Сегодня тает, бегут ручьи. Лужи сверкают на солнце. Снег размок и в Сокольниках пахнет весной, – крепкой сыростью леса. Вечерами еще мороз, а в полдень скользко и каплет с крыш.

Прошлой весной я был на юге. Ночи, – ни зги… Только горит созвездие Ориона. Утром по каменистому берегу я ухожу к морю. В лесу цветет вереск, расцветают белые лилии. Я карабкаюсь на утес. Надо мной раскаленное солнце, внизу – прозрачная зелень воды. Ящерицы скользят, трещат цикады. Я лежу на жарких камнях, слушаю волны. И вдруг, – нет меня, нет моря, нет солнца, нет леса, нет весенних цветов. Есть одно громадное тело, одна бесконечная и благословенная жизнь.

А теперь?

Один мой знакомый, бельгийский офицер, рассказывал мне о своей жизни в Конго. Он был один и у него было пятьдесят черных солдат. Его кордон стоял на берегу большой реки, в девственном лесу, где солнце не жжет и бродит желтая лихорадка.

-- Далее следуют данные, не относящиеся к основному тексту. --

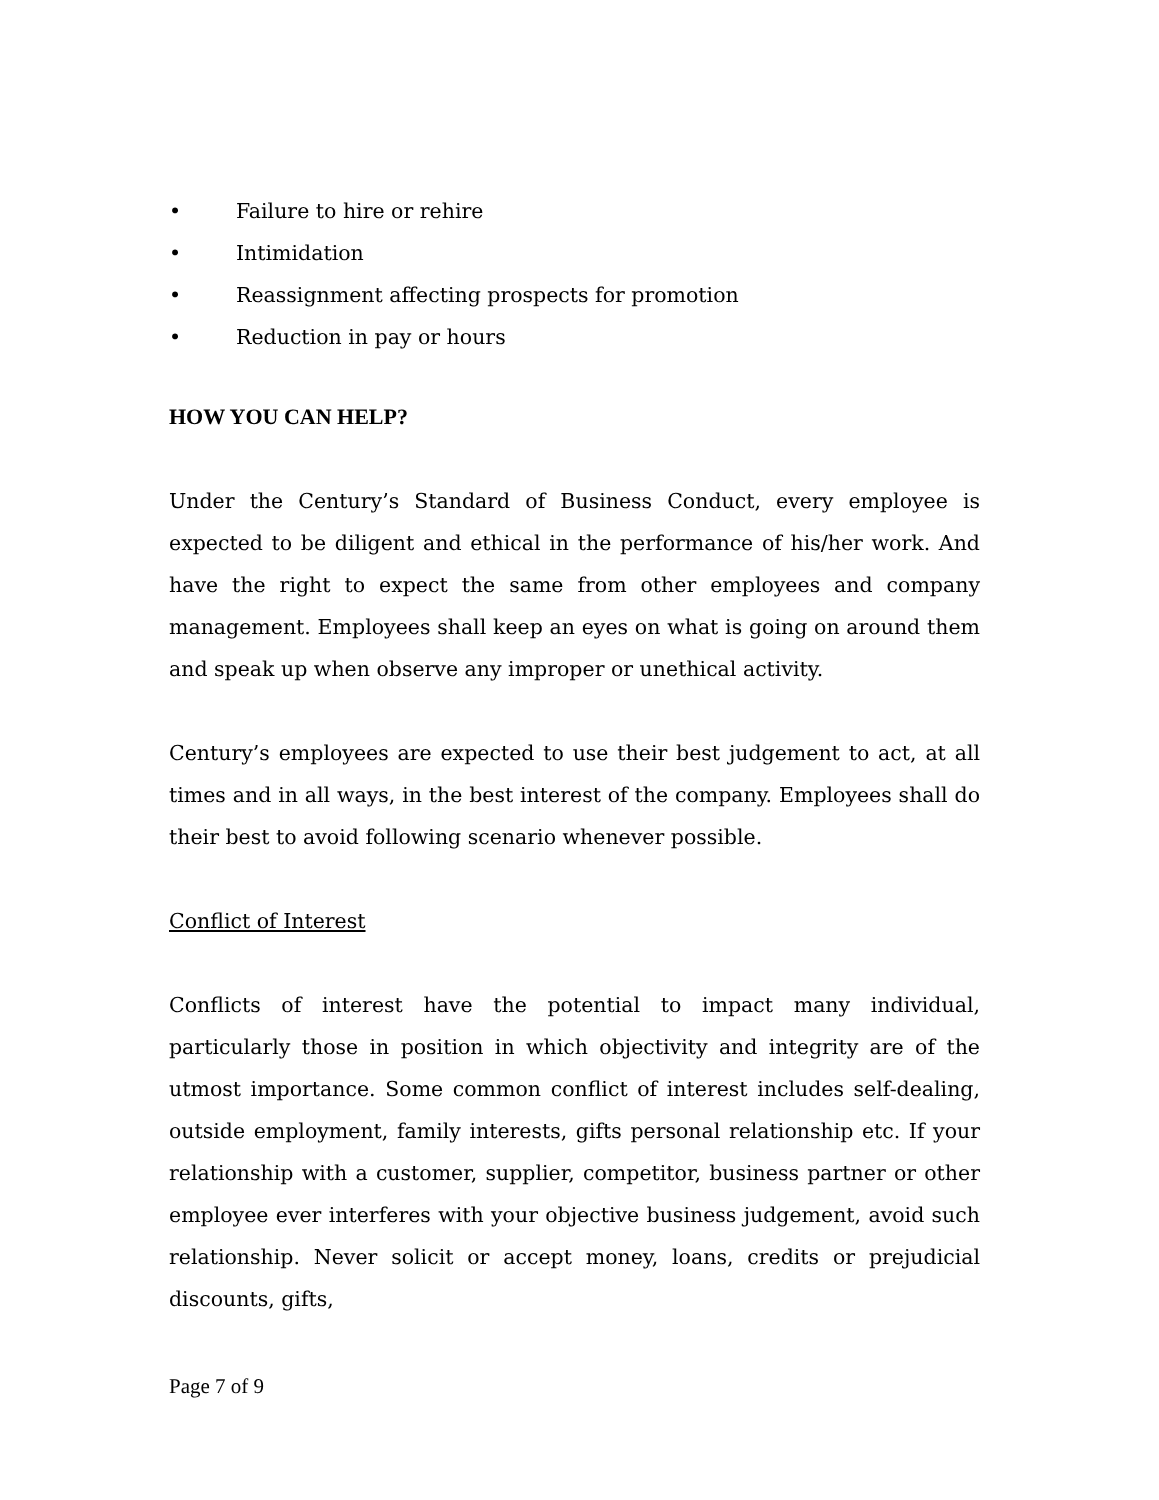• Failure to hire or rehire
• Intimidation
• Reassignment affecting prospects for promotion
• Reduction in pay or hours
HOW YOU CAN HELP?
Under the Century’s Standard of Business Conduct, every employee is expected to be diligent and ethical in the performance of his/her work. And have the right to expect the same from other employees and company management. Employees shall keep an eyes on what is going on around them and speak up when observe any improper or unethical activity.
Century’s employees are expected to use their best judgement to act, at all times and in all ways, in the best interest of the company. Employees shall do their best to avoid following scenario whenever possible.
Conflict of Interest
Conflicts of interest have the potential to impact many individual, particularly those in position in which objectivity and integrity are of the utmost importance. Some common conflict of interest includes self-dealing, outside employment, family interests, gifts personal relationship etc. If your relationship with a customer, supplier, competitor, business partner or other employee ever interferes with your objective business judgement, avoid such relationship. Never solicit or accept money, loans, credits or prejudicial discounts, gifts,
Page 7 of 9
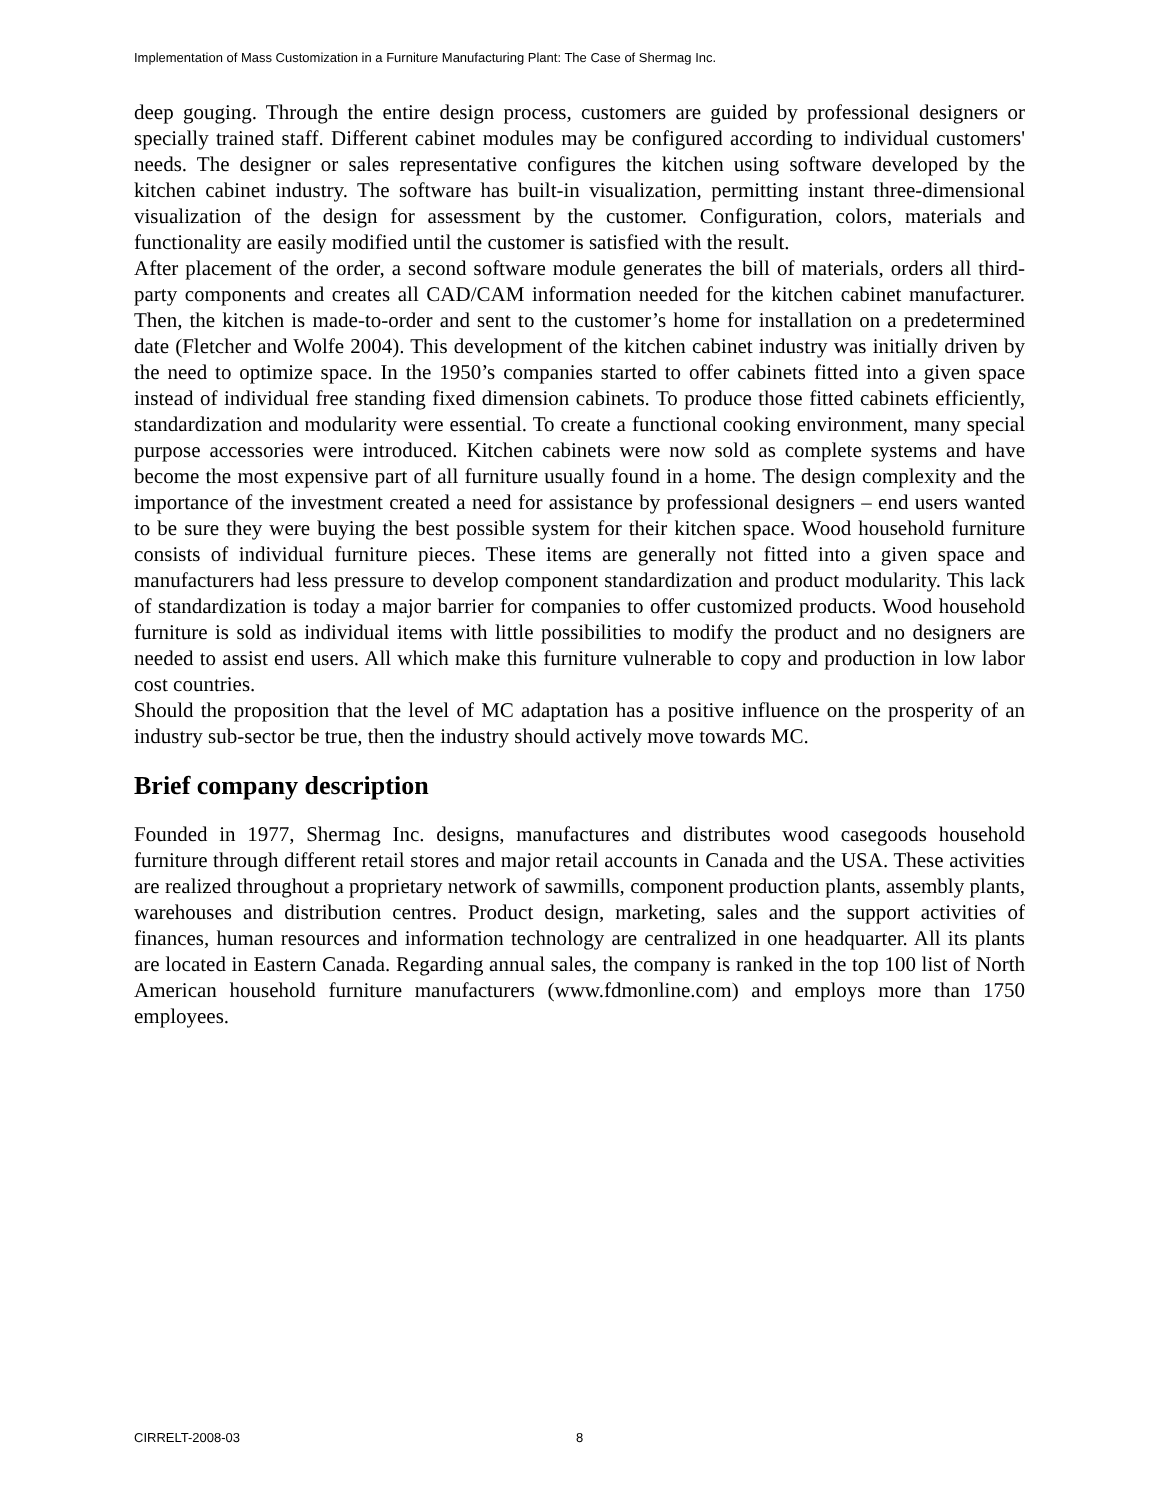Implementation of Mass Customization in a Furniture Manufacturing Plant: The Case of Shermag Inc.
deep gouging. Through the entire design process, customers are guided by professional designers or specially trained staff. Different cabinet modules may be configured according to individual customers' needs. The designer or sales representative configures the kitchen using software developed by the kitchen cabinet industry. The software has built-in visualization, permitting instant three-dimensional visualization of the design for assessment by the customer. Configuration, colors, materials and functionality are easily modified until the customer is satisfied with the result.
After placement of the order, a second software module generates the bill of materials, orders all third-party components and creates all CAD/CAM information needed for the kitchen cabinet manufacturer. Then, the kitchen is made-to-order and sent to the customer’s home for installation on a predetermined date (Fletcher and Wolfe 2004). This development of the kitchen cabinet industry was initially driven by the need to optimize space. In the 1950’s companies started to offer cabinets fitted into a given space instead of individual free standing fixed dimension cabinets. To produce those fitted cabinets efficiently, standardization and modularity were essential. To create a functional cooking environment, many special purpose accessories were introduced. Kitchen cabinets were now sold as complete systems and have become the most expensive part of all furniture usually found in a home. The design complexity and the importance of the investment created a need for assistance by professional designers – end users wanted to be sure they were buying the best possible system for their kitchen space. Wood household furniture consists of individual furniture pieces. These items are generally not fitted into a given space and manufacturers had less pressure to develop component standardization and product modularity. This lack of standardization is today a major barrier for companies to offer customized products. Wood household furniture is sold as individual items with little possibilities to modify the product and no designers are needed to assist end users. All which make this furniture vulnerable to copy and production in low labor cost countries.
Should the proposition that the level of MC adaptation has a positive influence on the prosperity of an industry sub-sector be true, then the industry should actively move towards MC.
Brief company description
Founded in 1977, Shermag Inc. designs, manufactures and distributes wood casegoods household furniture through different retail stores and major retail accounts in Canada and the USA. These activities are realized throughout a proprietary network of sawmills, component production plants, assembly plants, warehouses and distribution centres. Product design, marketing, sales and the support activities of finances, human resources and information technology are centralized in one headquarter. All its plants are located in Eastern Canada. Regarding annual sales, the company is ranked in the top 100 list of North American household furniture manufacturers (www.fdmonline.com) and employs more than 1750 employees.
CIRRELT-2008-03 8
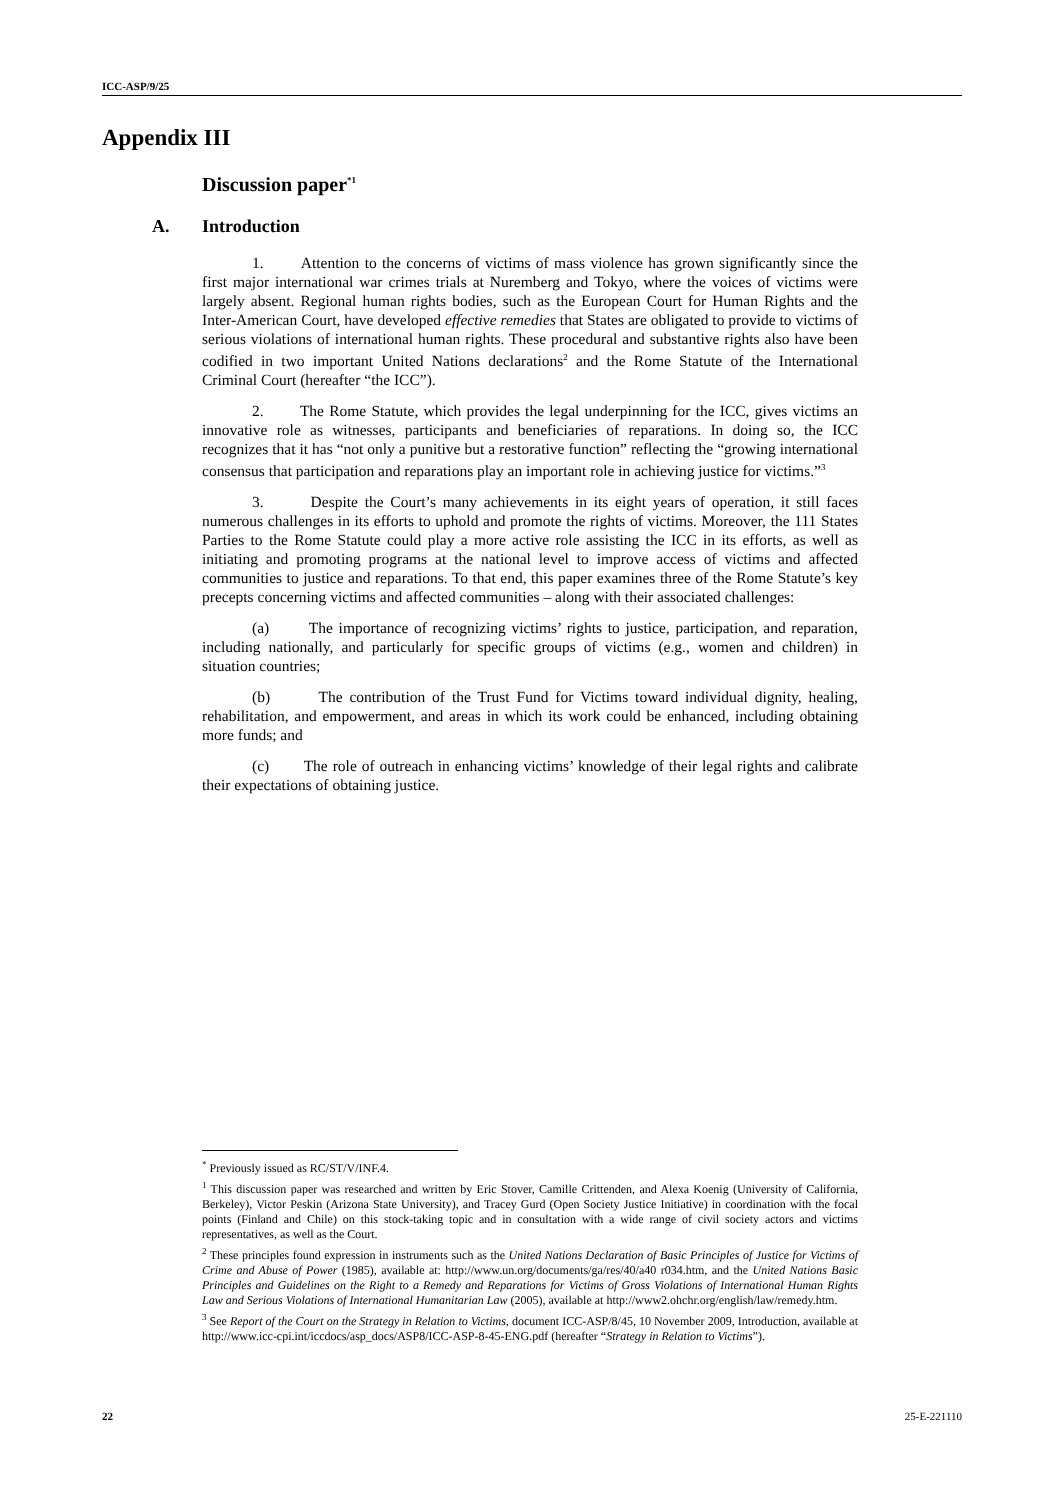ICC-ASP/9/25
Appendix III
Discussion paper<sup>*1</sup>
A. Introduction
1. Attention to the concerns of victims of mass violence has grown significantly since the first major international war crimes trials at Nuremberg and Tokyo, where the voices of victims were largely absent. Regional human rights bodies, such as the European Court for Human Rights and the Inter-American Court, have developed effective remedies that States are obligated to provide to victims of serious violations of international human rights. These procedural and substantive rights also have been codified in two important United Nations declarations<sup>2</sup> and the Rome Statute of the International Criminal Court (hereafter “the ICC”).
2. The Rome Statute, which provides the legal underpinning for the ICC, gives victims an innovative role as witnesses, participants and beneficiaries of reparations. In doing so, the ICC recognizes that it has “not only a punitive but a restorative function” reflecting the “growing international consensus that participation and reparations play an important role in achieving justice for victims.”<sup>3</sup>
3. Despite the Court’s many achievements in its eight years of operation, it still faces numerous challenges in its efforts to uphold and promote the rights of victims. Moreover, the 111 States Parties to the Rome Statute could play a more active role assisting the ICC in its efforts, as well as initiating and promoting programs at the national level to improve access of victims and affected communities to justice and reparations. To that end, this paper examines three of the Rome Statute’s key precepts concerning victims and affected communities – along with their associated challenges:
(a) The importance of recognizing victims’ rights to justice, participation, and reparation, including nationally, and particularly for specific groups of victims (e.g., women and children) in situation countries;
(b) The contribution of the Trust Fund for Victims toward individual dignity, healing, rehabilitation, and empowerment, and areas in which its work could be enhanced, including obtaining more funds; and
(c) The role of outreach in enhancing victims’ knowledge of their legal rights and calibrate their expectations of obtaining justice.
<sup>*</sup> Previously issued as RC/ST/V/INF.4.
<sup>1</sup> This discussion paper was researched and written by Eric Stover, Camille Crittenden, and Alexa Koenig (University of California, Berkeley), Victor Peskin (Arizona State University), and Tracey Gurd (Open Society Justice Initiative) in coordination with the focal points (Finland and Chile) on this stock-taking topic and in consultation with a wide range of civil society actors and victims representatives, as well as the Court.
<sup>2</sup> These principles found expression in instruments such as the United Nations Declaration of Basic Principles of Justice for Victims of Crime and Abuse of Power (1985), available at: http://www.un.org/documents/ga/res/40/a40 r034.htm, and the United Nations Basic Principles and Guidelines on the Right to a Remedy and Reparations for Victims of Gross Violations of International Human Rights Law and Serious Violations of International Humanitarian Law (2005), available at http://www2.ohchr.org/english/law/remedy.htm.
<sup>3</sup> See Report of the Court on the Strategy in Relation to Victims, document ICC-ASP/8/45, 10 November 2009, Introduction, available at http://www.icc-cpi.int/iccdocs/asp_docs/ASP8/ICC-ASP-8-45-ENG.pdf (hereafter “Strategy in Relation to Victims”).
22 25-E-221110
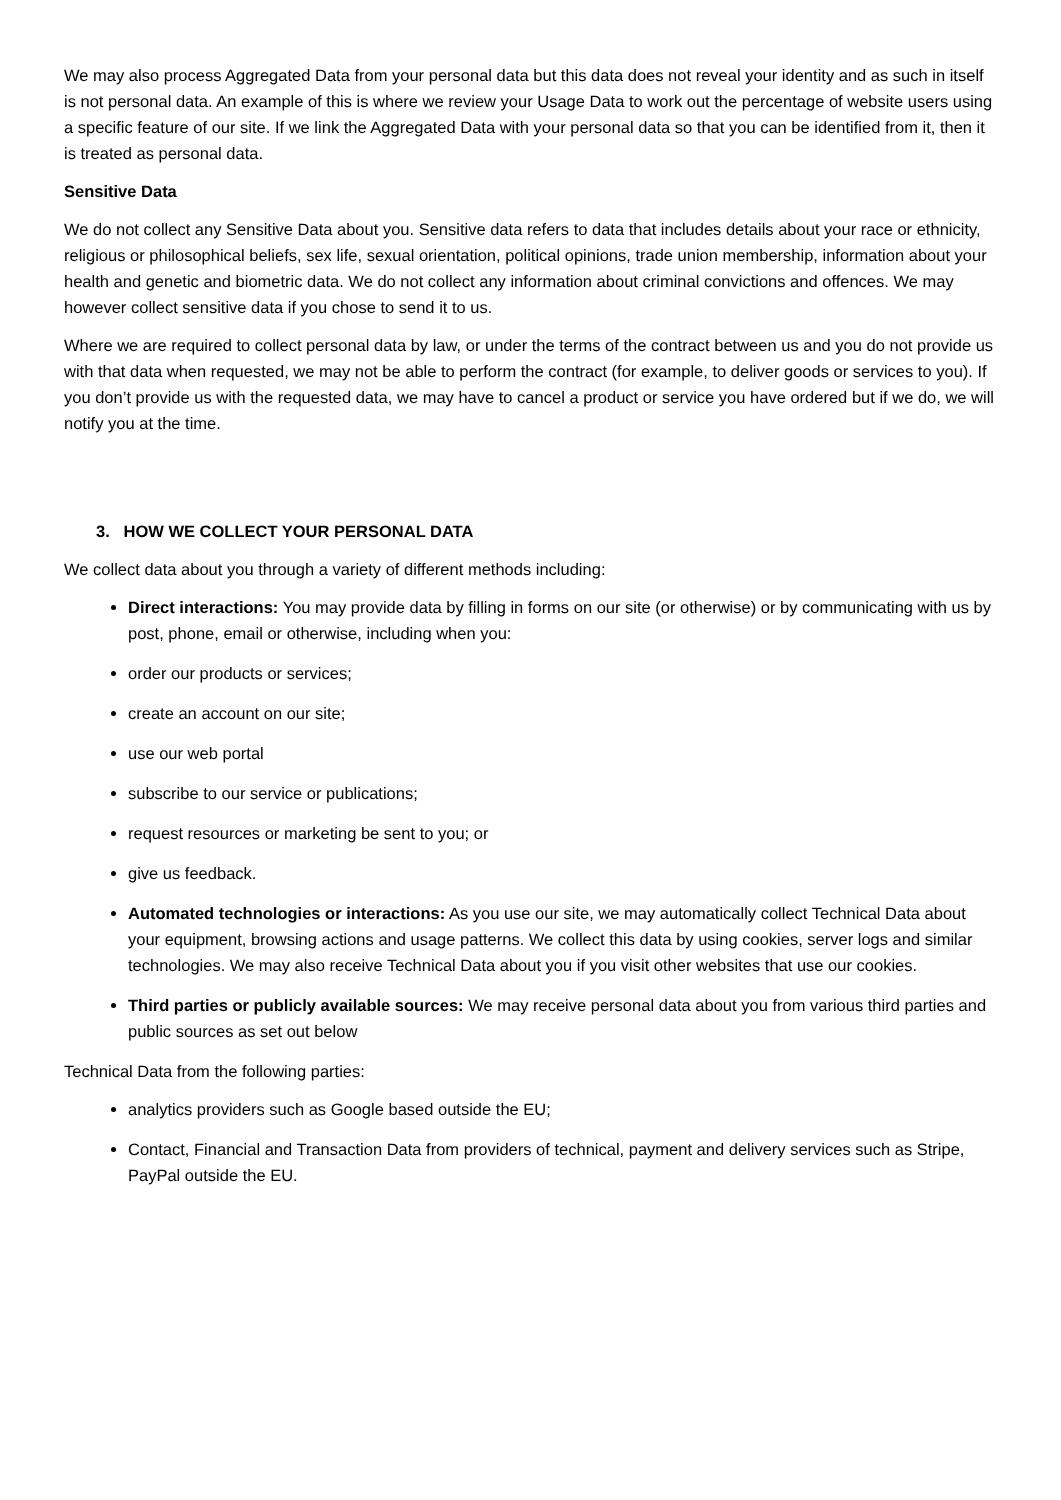We may also process Aggregated Data from your personal data but this data does not reveal your identity and as such in itself is not personal data. An example of this is where we review your Usage Data to work out the percentage of website users using a specific feature of our site. If we link the Aggregated Data with your personal data so that you can be identified from it, then it is treated as personal data.
Sensitive Data
We do not collect any Sensitive Data about you. Sensitive data refers to data that includes details about your race or ethnicity, religious or philosophical beliefs, sex life, sexual orientation, political opinions, trade union membership, information about your health and genetic and biometric data. We do not collect any information about criminal convictions and offences. We may however collect sensitive data if you chose to send it to us.
Where we are required to collect personal data by law, or under the terms of the contract between us and you do not provide us with that data when requested, we may not be able to perform the contract (for example, to deliver goods or services to you). If you don’t provide us with the requested data, we may have to cancel a product or service you have ordered but if we do, we will notify you at the time.
3. HOW WE COLLECT YOUR PERSONAL DATA
We collect data about you through a variety of different methods including:
Direct interactions: You may provide data by filling in forms on our site (or otherwise) or by communicating with us by post, phone, email or otherwise, including when you:
order our products or services;
create an account on our site;
use our web portal
subscribe to our service or publications;
request resources or marketing be sent to you; or
give us feedback.
Automated technologies or interactions: As you use our site, we may automatically collect Technical Data about your equipment, browsing actions and usage patterns. We collect this data by using cookies, server logs and similar technologies. We may also receive Technical Data about you if you visit other websites that use our cookies.
Third parties or publicly available sources: We may receive personal data about you from various third parties and public sources as set out below
Technical Data from the following parties:
analytics providers such as Google based outside the EU;
Contact, Financial and Transaction Data from providers of technical, payment and delivery services such as Stripe, PayPal outside the EU.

По ту сторону жило племя независимых негров, со своим царьком и со своими законами. День сменялся ночью и вновь наступал день. И утром, и в полдень, и вечером была все та же мутная река с песчаными берегами, те же ярко-зеленые лианы, те же люди с черным телом и непонятным наречием. Иногда он от скуки брал ружье и старался попасть в курчавую голову между ветвей. А когда черным людям с этого берега случалось поймать кого-нибудь из тех, кто на том, пленника привязывали к столбу. От нечего делать его расстреливали, как мишень для стрельбы. И наоборот: когда кто-нибудь из его людей попадался на том берегу, ему разрубали руки и ноги.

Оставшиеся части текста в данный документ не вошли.